* Your task: Once the line containing "wrist: (86, 217)" is located, output it and every line after it through the end of the records, exactly as written and nothing else.

* Source records:
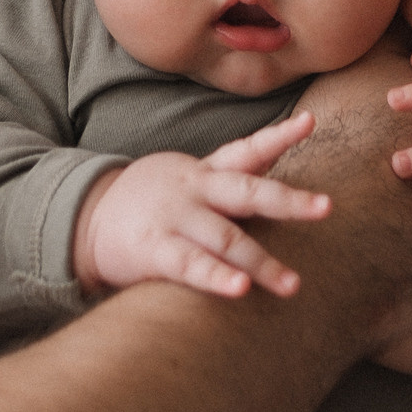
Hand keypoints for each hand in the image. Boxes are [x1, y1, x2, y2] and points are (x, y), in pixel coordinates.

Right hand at [73, 113, 330, 298]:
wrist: (86, 217)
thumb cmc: (152, 200)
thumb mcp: (190, 179)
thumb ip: (232, 178)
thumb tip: (283, 171)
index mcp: (205, 172)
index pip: (246, 150)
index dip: (278, 136)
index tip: (309, 122)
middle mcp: (195, 190)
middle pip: (247, 192)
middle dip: (289, 200)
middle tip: (326, 207)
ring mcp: (174, 218)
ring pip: (225, 238)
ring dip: (261, 262)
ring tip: (291, 284)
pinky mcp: (152, 249)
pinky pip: (189, 264)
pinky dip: (216, 277)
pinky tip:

* Completed task:
wrist: (86, 217)
thumb cmc: (152, 200)
thumb mcp: (190, 179)
thumb ip: (232, 178)
thumb tip: (283, 171)
index mcp: (205, 172)
index pip: (246, 150)
index dip: (278, 136)
index tip: (309, 122)
middle mcp: (195, 190)
middle pip: (247, 192)
middle dip: (289, 200)
middle tip: (326, 207)
ring mcp: (174, 218)
ring pip: (225, 238)
ring dip: (261, 262)
ring tip: (291, 284)
pinky mcp: (152, 249)
pinky pip: (189, 264)
pinky dip: (216, 277)
pinky tip:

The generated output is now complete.